START Records

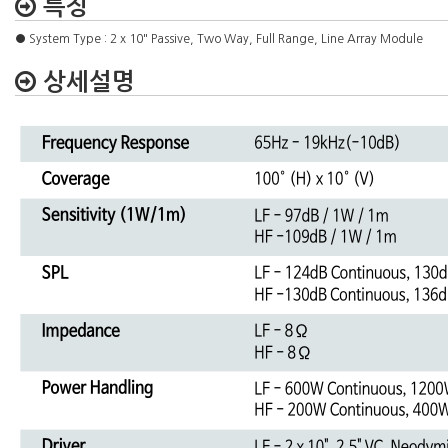
특징
● System Type : 2 x 10" Passive, Two Way, Full Range, Line Array Module
상세설명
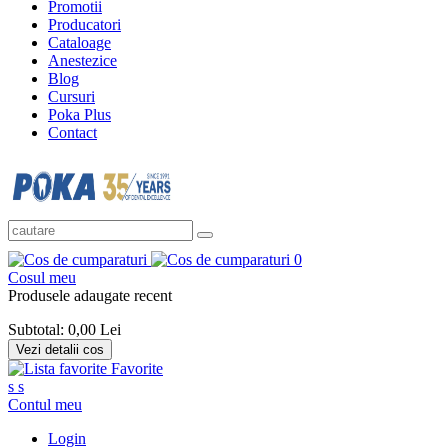
Promotii
Producatori
Cataloage
Anestezice
Blog
Cursuri
Poka Plus
Contact
0
Cosul meu
Produsele adaugate recent
Subtotal:
0,00 Lei
Vezi detalii cos
Favorite
s
s
Contul meu
Login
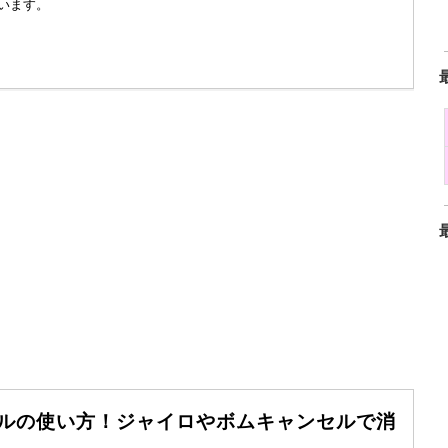
います。
キルの使い方！ジャイロやボムキャンセルで消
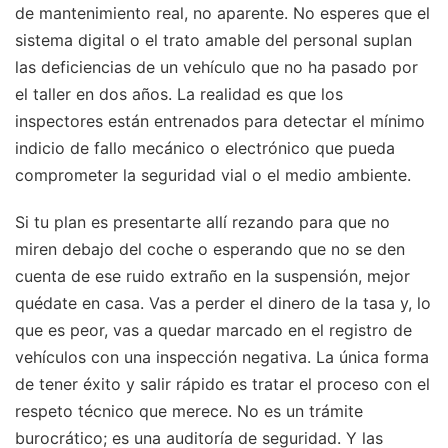
de mantenimiento real, no aparente. No esperes que el
sistema digital o el trato amable del personal suplan
las deficiencias de un vehículo que no ha pasado por
el taller en dos años. La realidad es que los
inspectores están entrenados para detectar el mínimo
indicio de fallo mecánico o electrónico que pueda
comprometer la seguridad vial o el medio ambiente.
Si tu plan es presentarte allí rezando para que no
miren debajo del coche o esperando que no se den
cuenta de ese ruido extraño en la suspensión, mejor
quédate en casa. Vas a perder el dinero de la tasa y, lo
que es peor, vas a quedar marcado en el registro de
vehículos con una inspección negativa. La única forma
de tener éxito y salir rápido es tratar el proceso con el
respeto técnico que merece. No es un trámite
burocrático; es una auditoría de seguridad. Y las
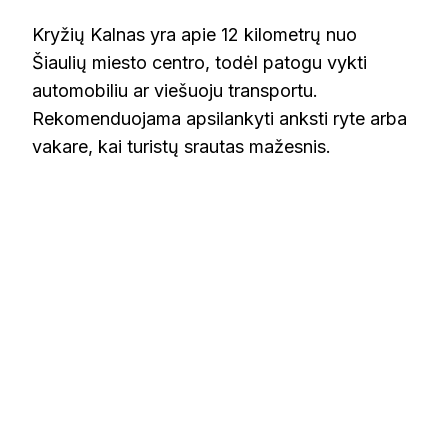
Kryžių Kalnas yra apie 12 kilometrų nuo
Šiaulių miesto centro, todėl patogu vykti
automobiliu ar viešuoju transportu.
Rekomenduojama apsilankyti anksti ryte arba
vakare, kai turistų srautas mažesnis.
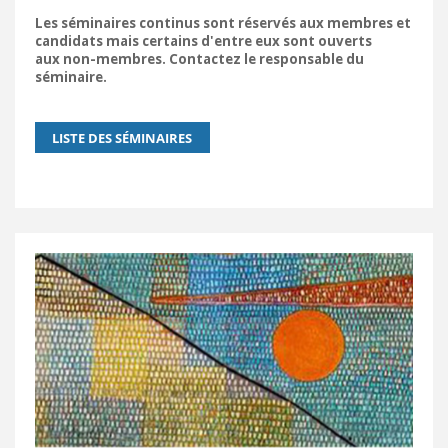
Les séminaires continus sont réservés aux membres et
candidats mais certains d'entre eux sont ouverts
aux non-membres. Contactez le responsable du
séminaire.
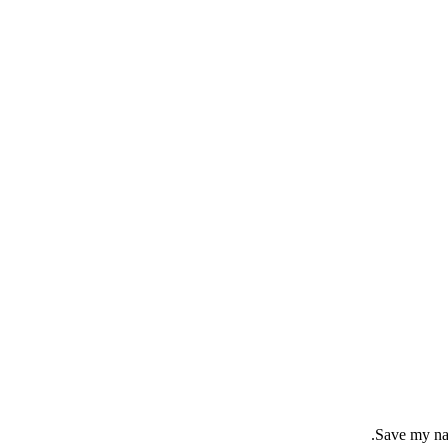
Save my nam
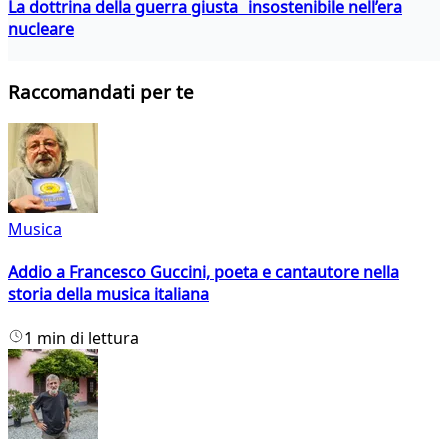
La dottrina della guerra giusta insostenibile nell’era
nucleare
Raccomandati per te
Musica
Addio a Francesco Guccini, poeta e cantautore nella
storia della musica italiana
1 min di lettura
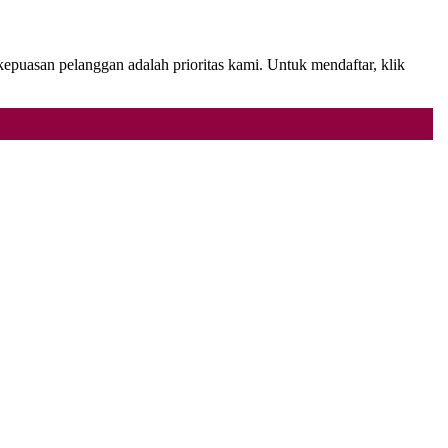
 kepuasan pelanggan adalah prioritas kami. Untuk mendaftar, klik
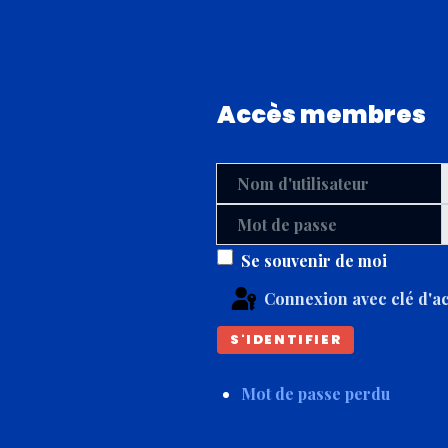
Accès membres
Nom d'utilisateur
Mot de passe
Se souvenir de moi
Connexion avec clé d'a
S'IDENTIFIER
Mot de passe perdu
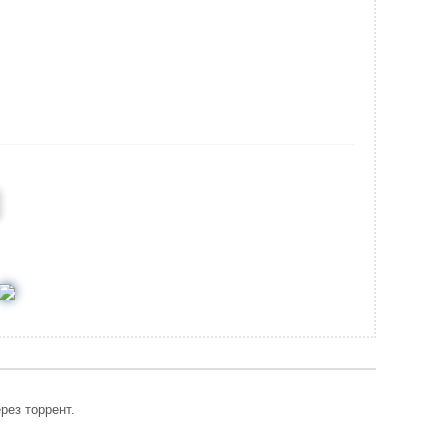
рез торрент.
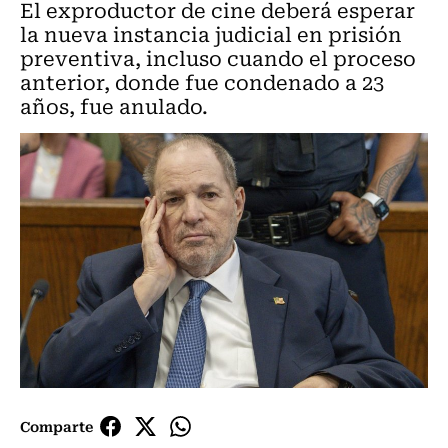
El exproductor de cine deberá esperar
la nueva instancia judicial en prisión
preventiva, incluso cuando el proceso
anterior, donde fue condenado a 23
años, fue anulado.
Comparte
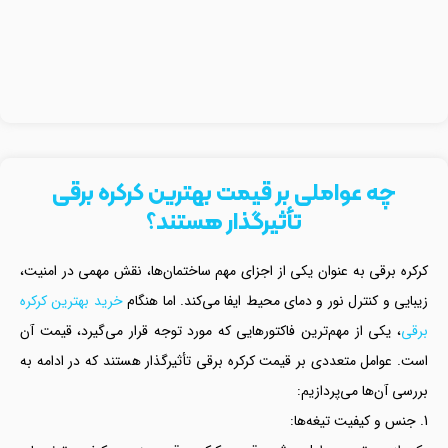
چه عواملی بر قیمت بهترین کرکره برقی
تأثیرگذار هستند؟
کرکره برقی به عنوان یکی از اجزای مهم ساختمان‌ها، نقش مهمی در امنیت،
زیبایی و کنترل نور و دمای محیط ایفا می‌کند. اما هنگام
خرید بهترین کرکره
برقی
، یکی از مهم‌ترین فاکتورهایی که مورد توجه قرار می‌گیرد، قیمت آن
است. عوامل متعددی بر قیمت کرکره برقی تأثیرگذار هستند که در ادامه به
بررسی آن‌ها می‌پردازیم:
1. جنس و کیفیت تیغه‌ها:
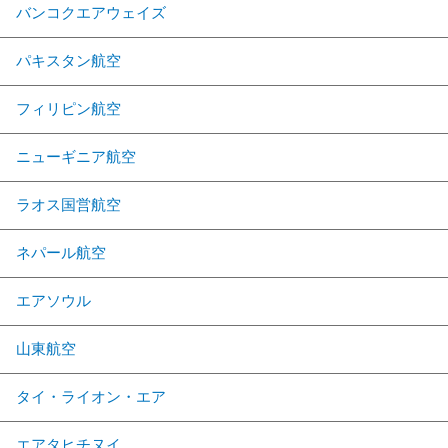
バンコクエアウェイズ
パキスタン航空
フィリピン航空
ニューギニア航空
ラオス国営航空
ネパール航空
エアソウル
山東航空
タイ・ライオン・エア
エアタヒチヌイ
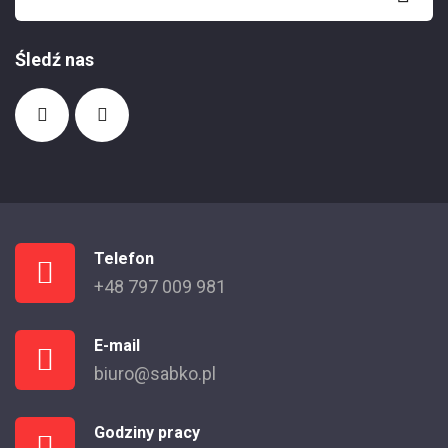
Śledź nas
Telefon
+48 797 009 981
E-mail
biuro@sabko.pl
Godziny pracy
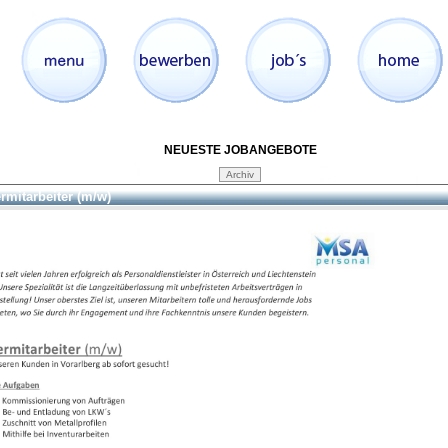
NEUESTE JOBANGEBOTE
rmitarbeiter (m/w)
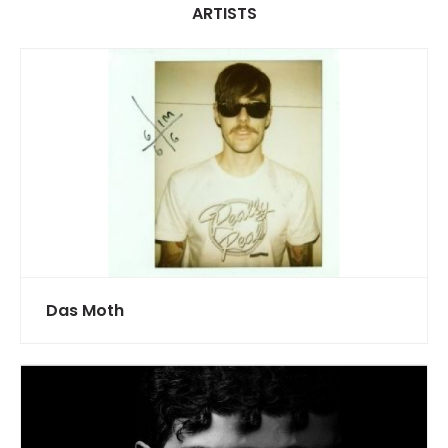
ARTISTS
Das Moth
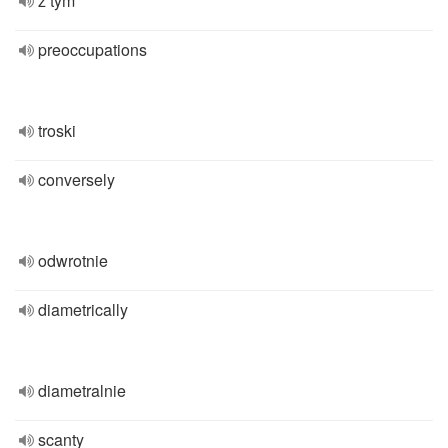
z tym
preoccupations
troski
conversely
odwrotnie
diametrically
diametralnie
scanty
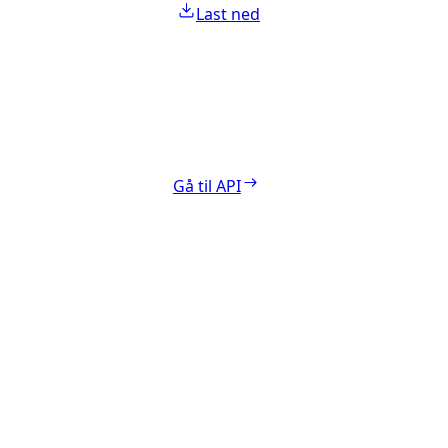
Last ned
Gå til API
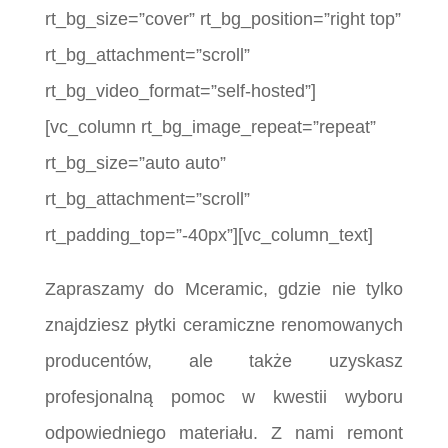
rt_bg_size=”cover” rt_bg_position=”right top”
rt_bg_attachment=”scroll”
rt_bg_video_format=”self-hosted”]
[vc_column rt_bg_image_repeat=”repeat”
rt_bg_size=”auto auto”
rt_bg_attachment=”scroll”
rt_padding_top=”-40px”][vc_column_text]
Zapraszamy do Mceramic, gdzie nie tylko
znajdziesz płytki ceramiczne renomowanych
producentów, ale także uzyskasz
profesjonalną pomoc w kwestii wyboru
odpowiedniego materiału. Z nami remont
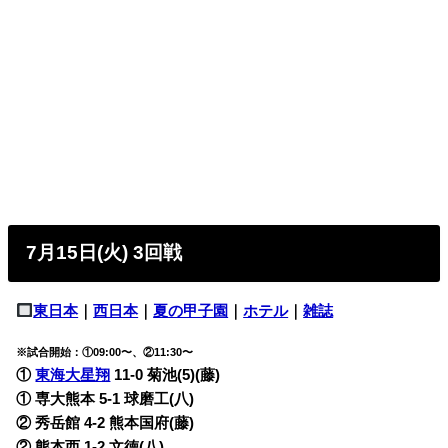
7月15日(火) 3回戦
東日本
｜
西日本
｜
夏の甲子園
｜
ホテル
｜
雑誌
※試合開始：①09:00〜、②11:30〜
①
東海大星翔
11-0
菊池(5)(藤)
① 専大熊本 5-1
球磨工(八)
② 秀岳館 4-2 熊本国府
(藤)
② 熊本西 1-2
文徳(八)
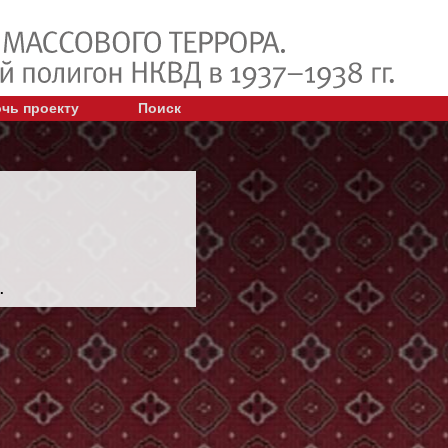
чь проекту
Поиск
.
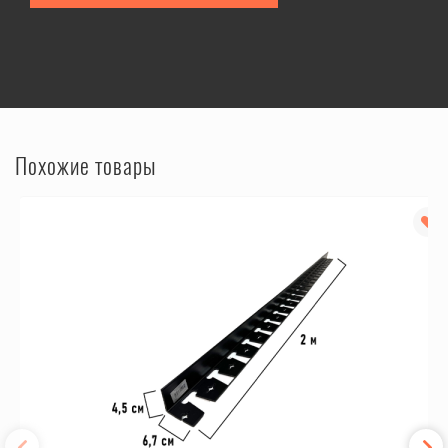
Похожие товары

END Records

Exercise description: Each line in the data where the string "قیمت" occurs should be identified and copied.

Output for this exercise:
چه عواملی بر قیمت بهترین کرکره برقی
، یکی از مهم‌ترین فاکتورهایی که مورد توجه قرار می‌گیرد، قیمت آن
است. عوامل متعددی بر قیمت کرکره برقی تأثیرگذار هستند که در ادامه به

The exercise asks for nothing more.